Amelia 2.0 is a 2017 sci-fi drama about a husband of a dying woman who is approached by a corporation pioneering a new program to extend life through robotics, getting caught in a public debate over human’s relationship with technology.

What could be more sci-fi that making a better human, a theme long beloved in the genre? We’ve seen it a dozen times or more, not even including all the Frankenstein films to boot. Yet here we are again with Amelia 2.0, tackling the idea once more in an absorbing little sci-fi drama that has plenty of potential though lacks the urgency that it feels compelled to have, with a story more centered on the drama than the sci-fi.

Carter Summerland (Ben Whitehairis a dedicated police officer and committed husband to Amelia (Angela Billman) looking forward to the future and raising a family when his wife is suddenly struck down by a brain aneurism putting her into a vegetative state with Locked-in syndrome for over two years. There is no hope for her until Carter is approached by an offer from a scientist named Paul Wesley (Ed Begley Jr.) who, along with his highly-advanced crew at Wesley Enterprises, including Dr. Ellen Beckett (Kate Vernon), are on the threshold of creating artificial life with a complete brain transplant. Agreeing to the procedure, Carter gives them Amelia and Wesley builds an anatomically perfect replica of her with the now dead Amelia’s mind but soon enough she entangled in a fierce public debate about the future of humanity.

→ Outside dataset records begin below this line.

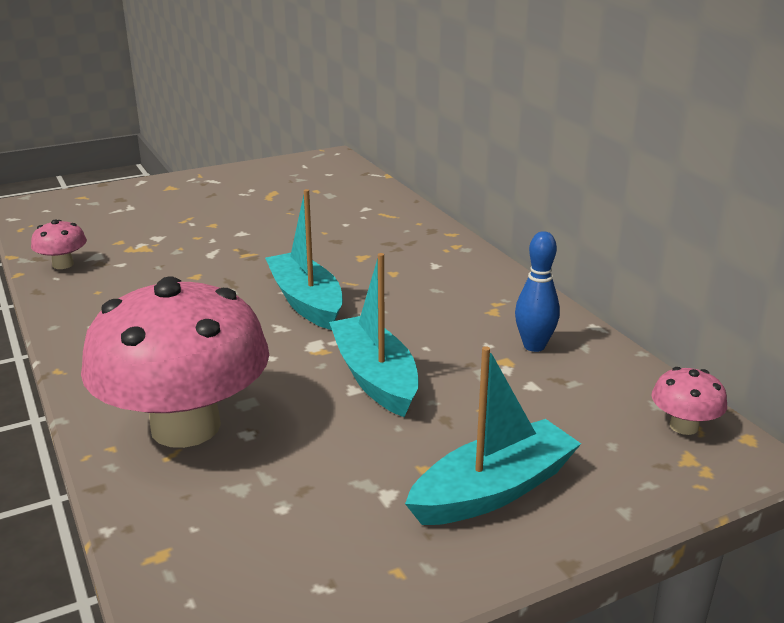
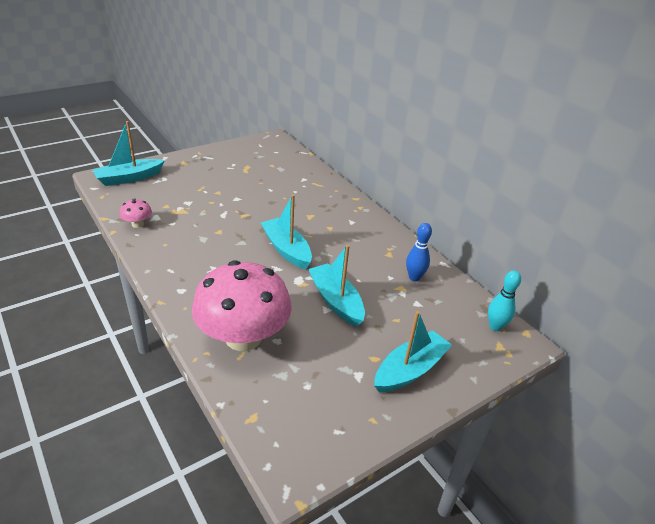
camera: 10 degrees left, 10 degrees up
pink mushroom [652,367,727,435] -> turquoise bowling pin [488,270,521,331]
none -> turquoise boat [93,121,165,186]

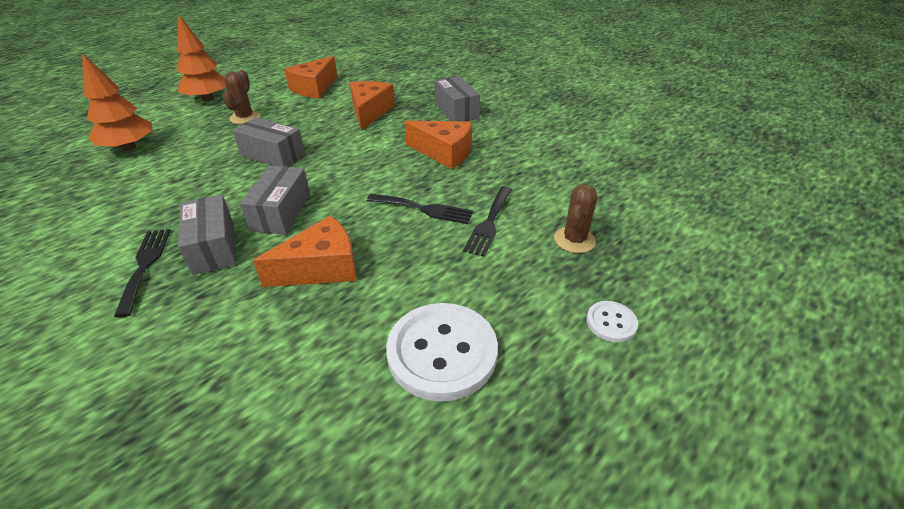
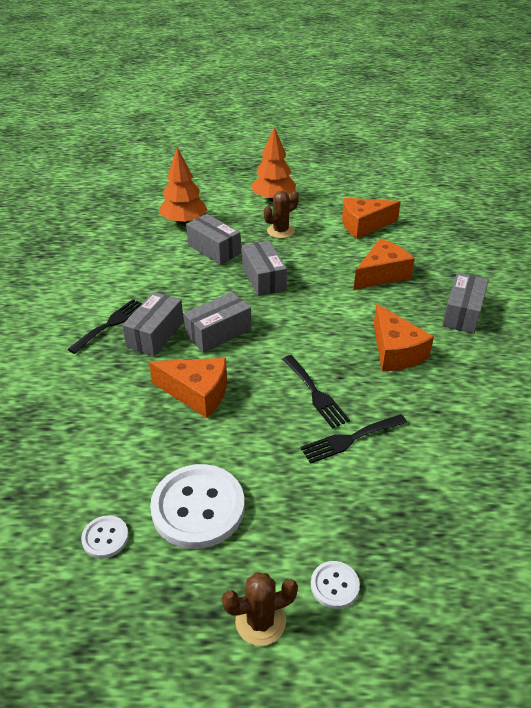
camera: 45 degrees right, 0 degrees up
brown cactus [554,184,597,253] -> brown cactus moved to [222,572,298,646]
none -> white button [81,515,129,559]
none -> grey box [186,214,241,265]

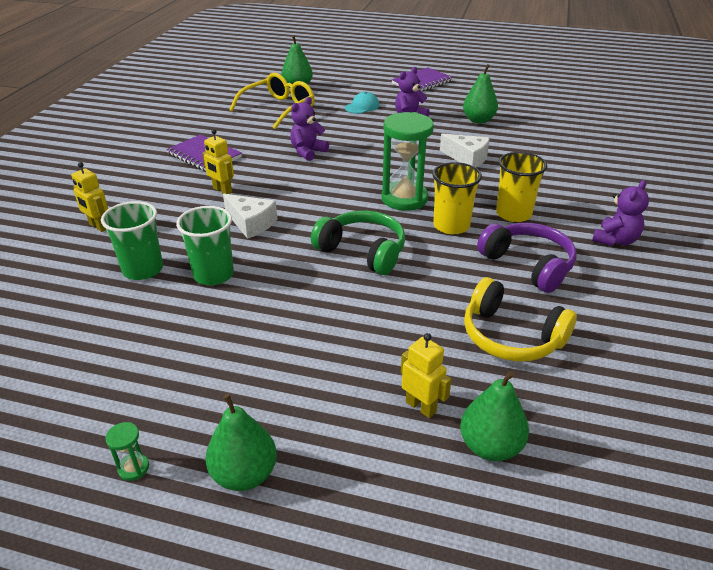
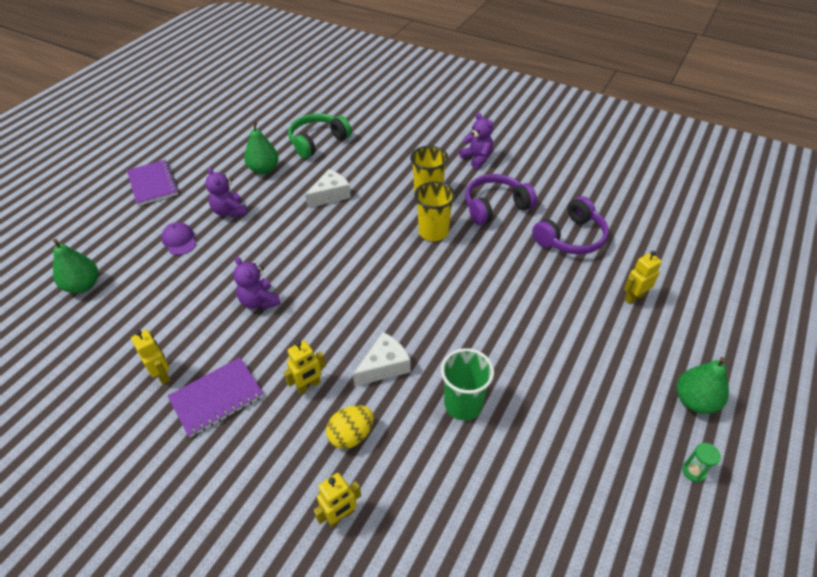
camera: 75 degrees left, 10 degrees up
green cup [101,201,163,280] -> none
yellow glasses [229,73,315,129] -> none
green headphones [311,210,405,275] -> green headphones moved to [288,113,352,159]
turquoise cap [345,92,379,114] -> purple cap [161,222,196,255]
green hourglass [382,112,434,211] -> none
green pear [460,370,529,461] -> none
yellow headphones [464,277,577,361] -> purple headphones [532,196,609,255]
none -> yellow robot [131,330,171,384]
none -> yellow egg [326,405,374,449]

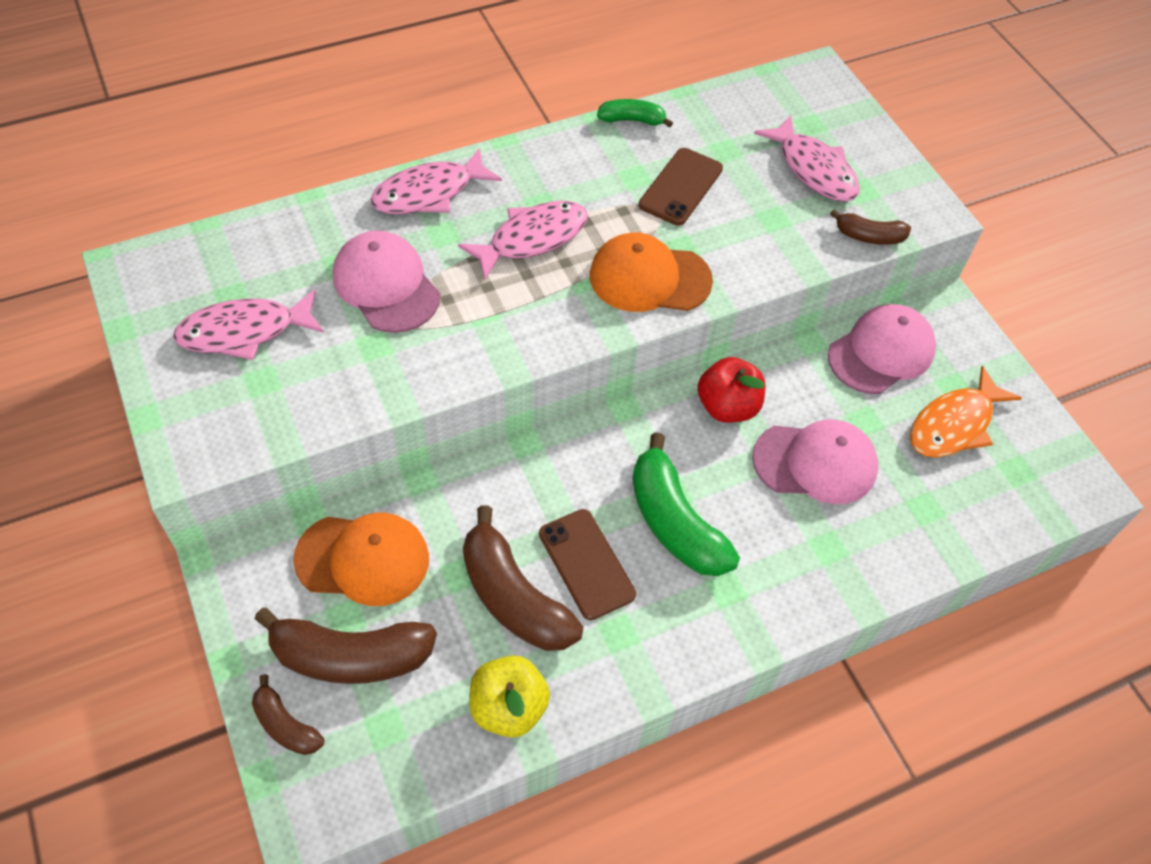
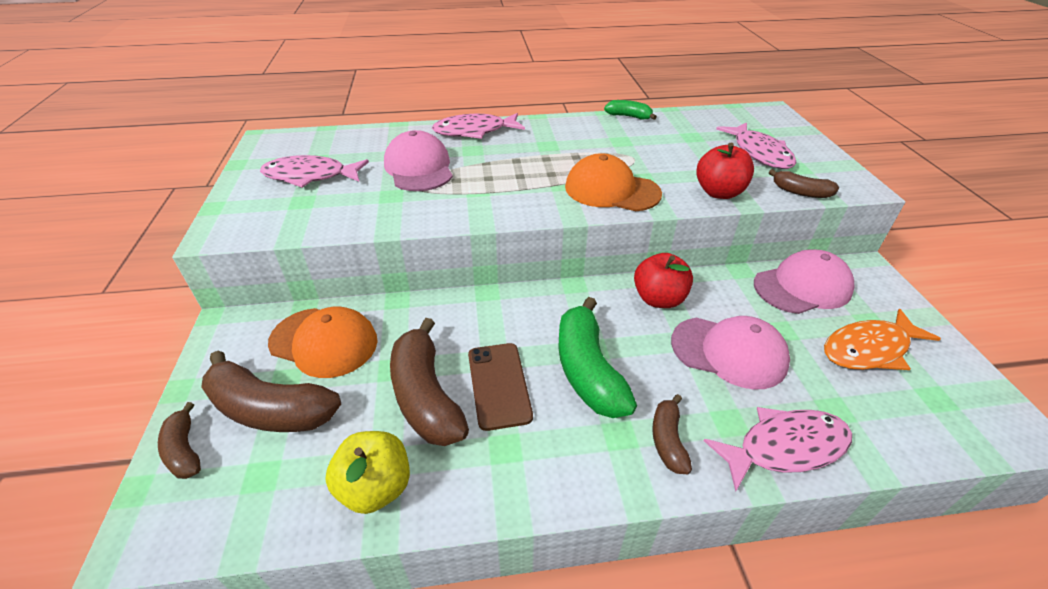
camera: 20 degrees right, 15 degrees down
pink fish [458,201,588,280] -> pink fish moved to [704,407,852,492]
brown phone [639,148,723,226] -> none
none -> brown banana [652,394,692,474]
none -> red apple [696,143,754,199]

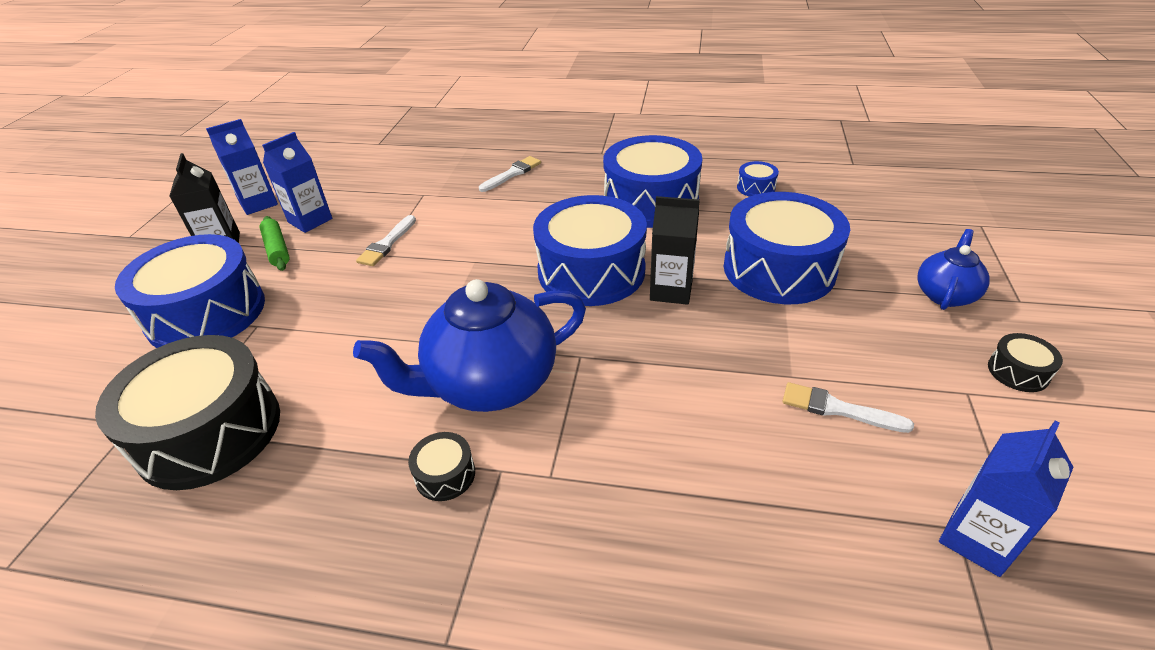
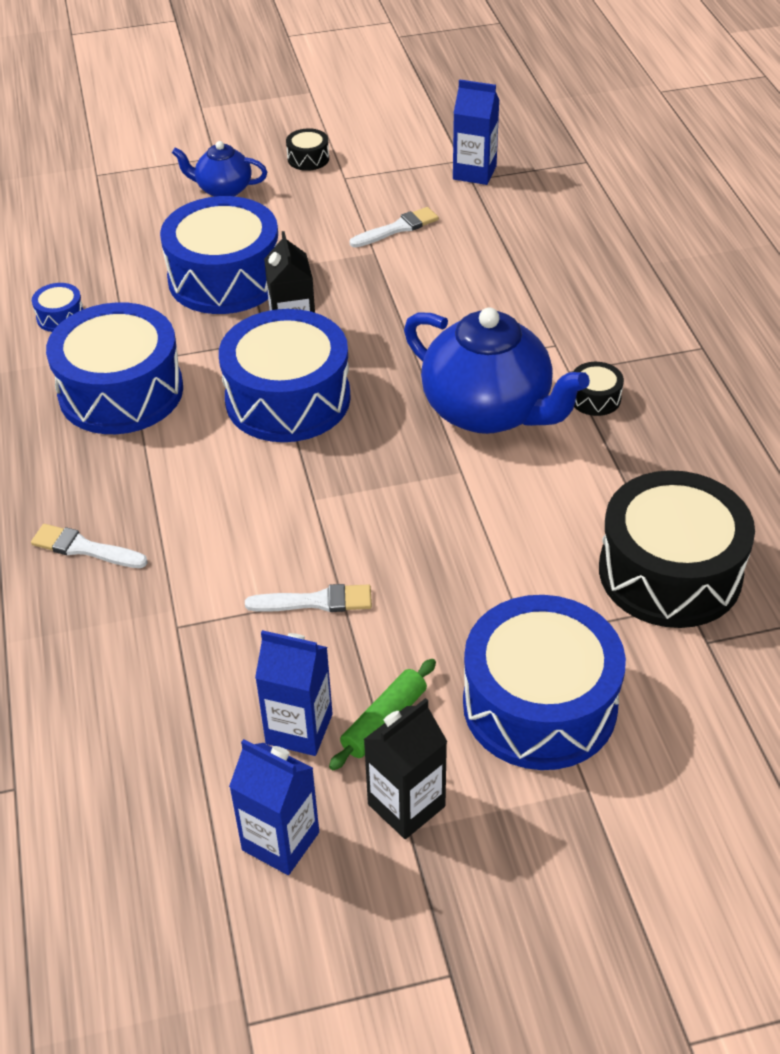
camera: 115 degrees left, 5 degrees up
white brush [782,382,914,433] -> white brush turned 120 degrees counterclockwise [350,207,439,248]

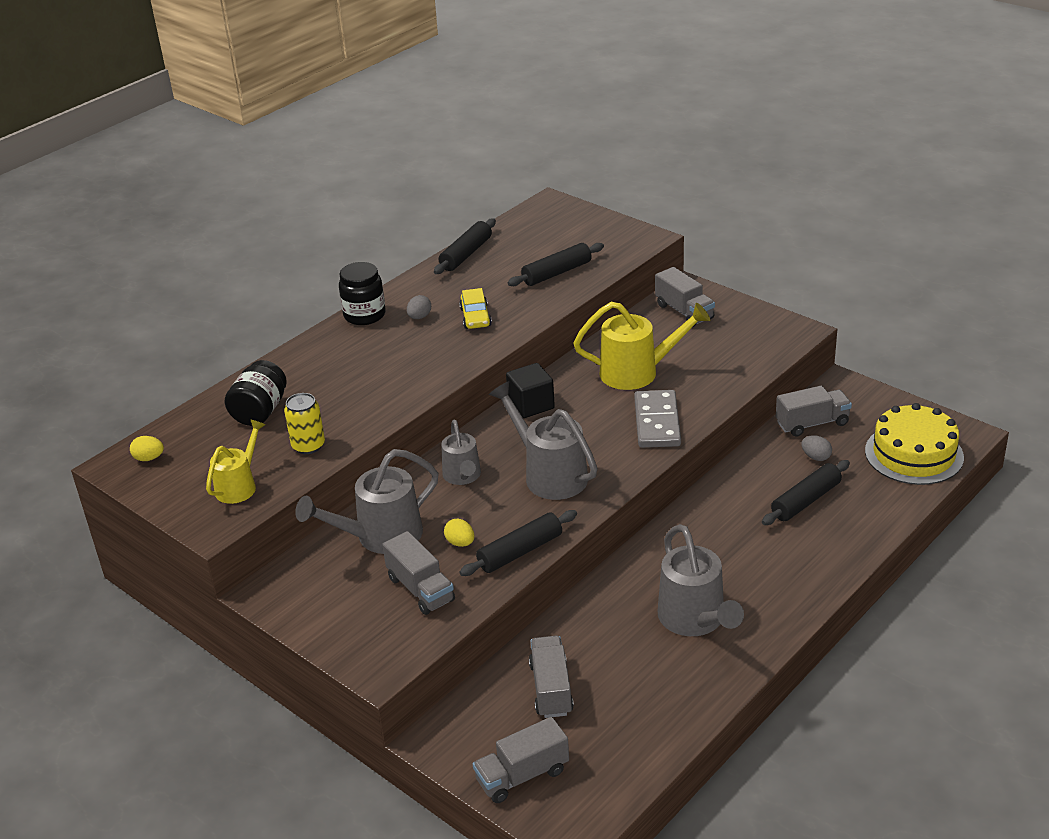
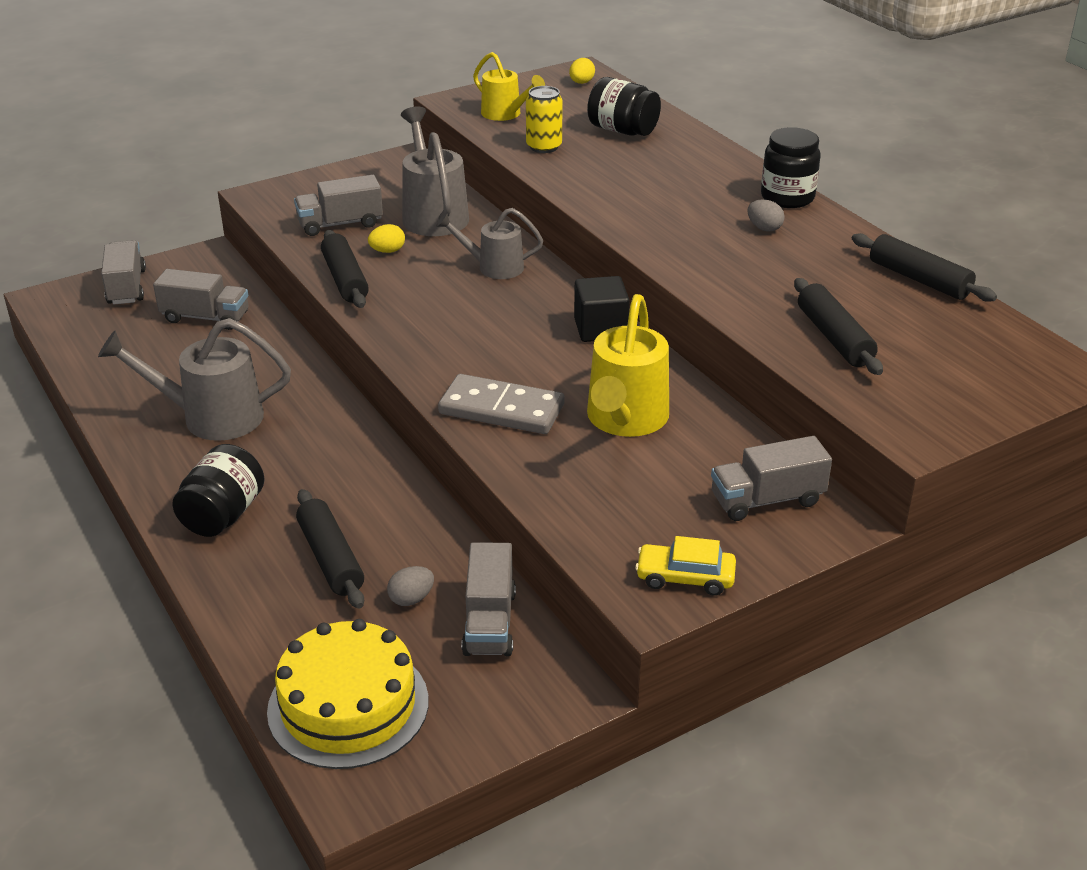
camera: 105 degrees right, 0 degrees up
yellow car [459,288,492,329] -> yellow car moved to [635,536,736,596]
grey watering can [489,381,598,500] -> none
none -> black jar [172,444,264,537]

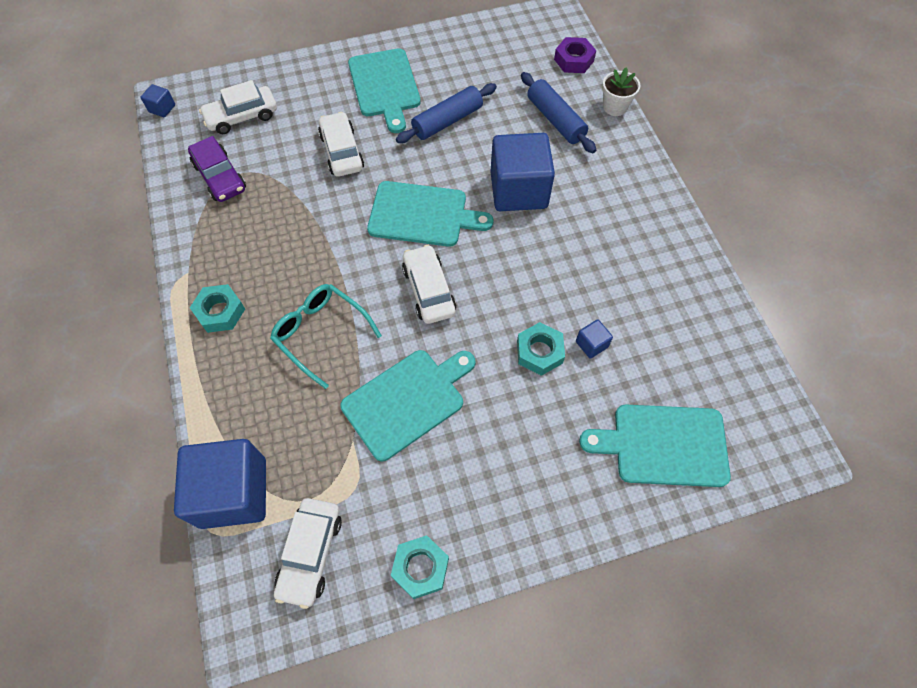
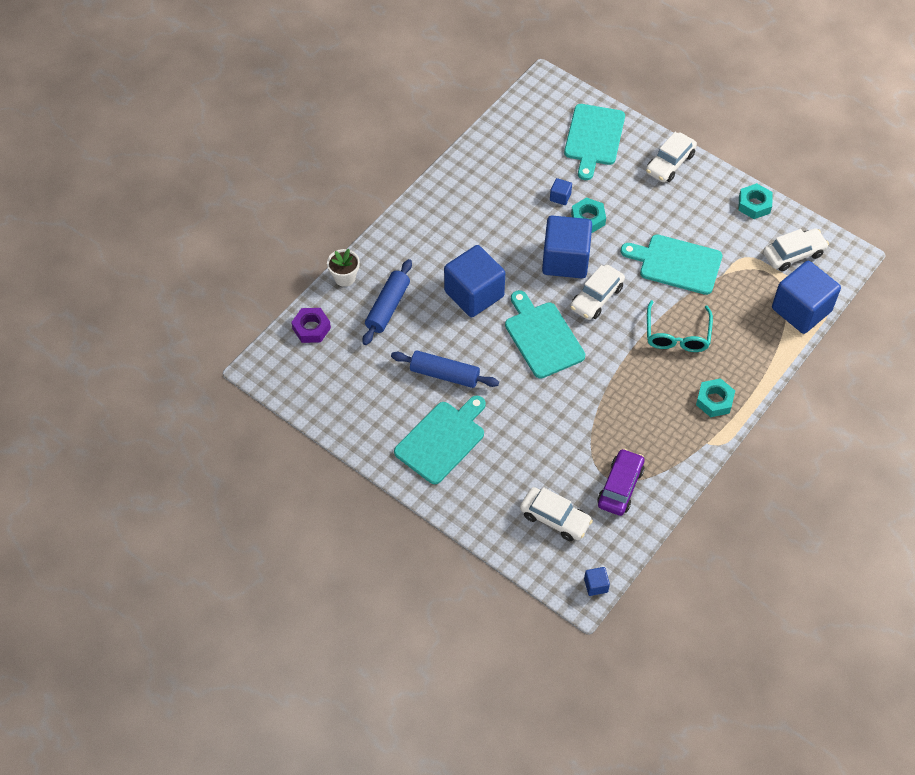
camera: 125 degrees left, 5 degrees down
white car [318,112,364,177] -> white car moved to [646,132,697,182]
turquoise cutting board [579,405,731,487] -> turquoise cutting board turned 45 degrees clockwise [564,104,625,180]
none -> blue cube [542,216,592,278]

Directed by Adam Orton, Amelia 2.0 rides on the back of many others, such as Blade Runner and Ex Machina, but is not quite in the same league with less attention given to the actual sci-fi and more to the implications, both on a personal and a global scale. The prospect of not only saving those whose lives are soon to be lost but in fact creating immortality to anyone willing to have their brains implanted into a robot is a very cool concept to wrap your own mind around and while Amelia 2.0 toys with bits of this, it spends much more time on rebuilding Amelia, finding errors and assembling old memories, leaving her in the hands of Max Parker (Eddie Jemison), the designer of her body and mechanics within, having to tell Amelia much about her possibilities and a few glaring limitations. Amelia just wants to be normal.

The film shifts to Carter’s questioning of what Amelia really is, having him run to the political side, getting fired up Senator Thaddeus (Chris Ellis), a God-fearing conservative involved, staging a massive debate about the ethics and such, while all Carter wants his is wife back. At the heart of it all is Amelia, who slowly regains her memories and the movie works best as a sort of amnesia movie of the week as she struggles with her new reality, one that sees her held like a captive with no rights, being the first of her kind.

These are all powerful themes but the movie doesn’t truly explore them as deeply as they should and the lack of momentum slows it down. Performance are all over the spectrum though Billman does well, as does Debra Wilson playing a television journalist trying to give Amelia a larger voice. Raising a number existential questions about humanity and its relationship with advanced technology, Amelia 2.0 is a curious low budget experiment that won’t be for everyone but holds its own in the genre.